Creates a data generating mechanism (DGM) for survival simulations based on the German Breast Cancer Study Group (GBSG) dataset. Supports heterogeneous treatment effects via treatment-subgroup interactions.
Arguments
- model
Character. Either "alt" for alternative hypothesis with heterogeneous treatment effects, or "null" for uniform treatment effect. Default: "alt"
- k_treat
Numeric. Treatment effect multiplier applied to the treatment coefficient from the fitted AFT model. Values > 1 strengthen the treatment effect. Default: 1
- k_inter
Numeric. Interaction effect multiplier for the treatment-subgroup interaction (z1 * z3). Only used when model = "alt". Higher values create more heterogeneity between HR(H) and HR(Hc). Default: 1
- k_z3
Numeric. Effect multiplier for the z3 (menopausal status) coefficient. Default: 1
- z1_quantile
Numeric. Quantile threshold for z1 (estrogen receptor). Observations with ER <= quantile are coded as z1 = 1. Default: 0.25
- n_super
Integer.

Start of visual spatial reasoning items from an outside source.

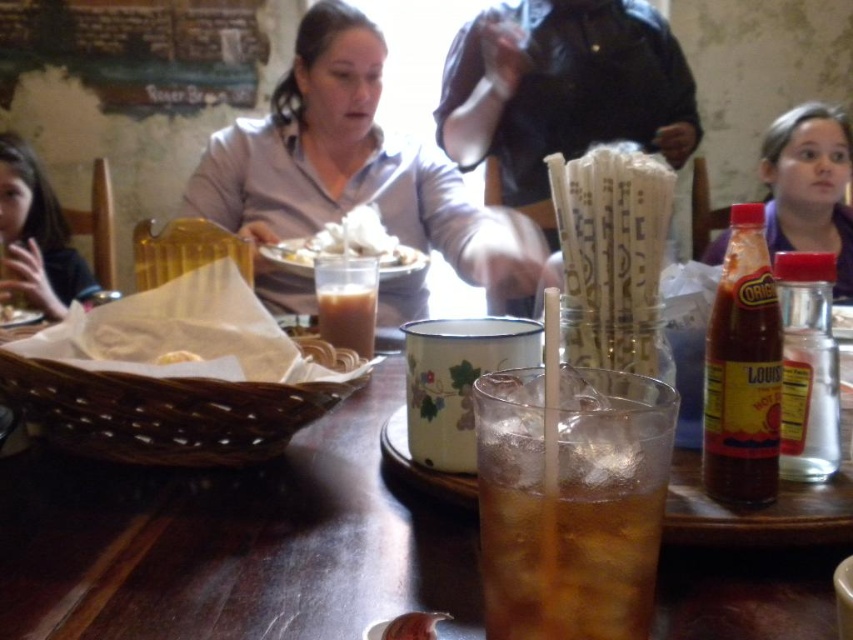
Question: Which object appears farthest from the camera in this image?

Choices:
 (A) brown matte bread at center
 (B) brown translucent glass at center
 (C) white crumbly bread at center

Answer: (C)

Question: Observing the image, what is the correct spatial positioning of white fluffy bread at center in reference to brown matte bread at center?

Choices:
 (A) right
 (B) left

Answer: (B)

Question: Is matte purple shirt at upper right thinner than white crumbly bread at center?

Choices:
 (A) yes
 (B) no

Answer: (B)

Question: Which of the following is the closest to the observer?

Choices:
 (A) translucent glass at center
 (B) brown matte bread at center
 (C) dark brown hair at left

Answer: (B)

Question: Does dark brown hair at left have a lesser width compared to white fluffy bread at center?

Choices:
 (A) yes
 (B) no

Answer: (B)

Question: Estimate the real-world distances between objects in this image. Which object is closer to the dark brown hair at left?

Choices:
 (A) white fluffy bread at center
 (B) matte gray shirt at upper center
 (C) brown liquid at center
 (D) white crumbly bread at center

Answer: (B)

Size of super-population for empirical HR estimation. Default: 5000
- cens_type
Character. Censoring distribution type: "weibull" or "uniform". Default: "weibull"
- use_rand_params
Logical. If TRUE, modifies confounder coefficients using estimates from randomized subset (meno == 0). Default: FALSE
- seed
Integer. Random seed for super-population generation. Default: 8316951
- verbose
Logical. Print diagnostic information. Default: FALSE
Value
A list of class "gbsg_dgm" containing:
- df_super_rand
Data frame with randomized super-population including potential outcomes (theta_0, theta_1, loghr_po)
- hr_H_true
Empirical hazard ratio in harm subgroup (Cox-based)
- hr_Hc_true
Empirical hazard ratio in complement subgroup (Cox-based)
- hr_causal
Overall causal (ITT) hazard ratio (Cox-based)
- AHR
Overall average hazard ratio (from loghr_po)
- AHR_H_true
Average hazard ratio in harm subgroup
- AHR_Hc_true
Average hazard ratio in complement subgroup
- hazard_ratios
List matching generate_aft_dgm_flex output format
- model_params
List with AFT model parameters (mu, sigma, gamma, etc.)
- cens_params
List with censoring model parameters
- subgroup_info
List with subgroup definitions and true factor names
- analysis_vars
Character vector of analysis variable names
- model_type
Character indicating "alt" or "null"
Details
This version is aligned with generate_aft_dgm_flex() and
calculate_hazard_ratios() methodology, computing individual-level
potential outcomes and average hazard ratios (AHR).
Subgroup Definition
The harm subgroup H is defined as: z1 = 1 AND z3 = 1, where:
z1: Low estrogen receptor (ER <= 25th percentile by default)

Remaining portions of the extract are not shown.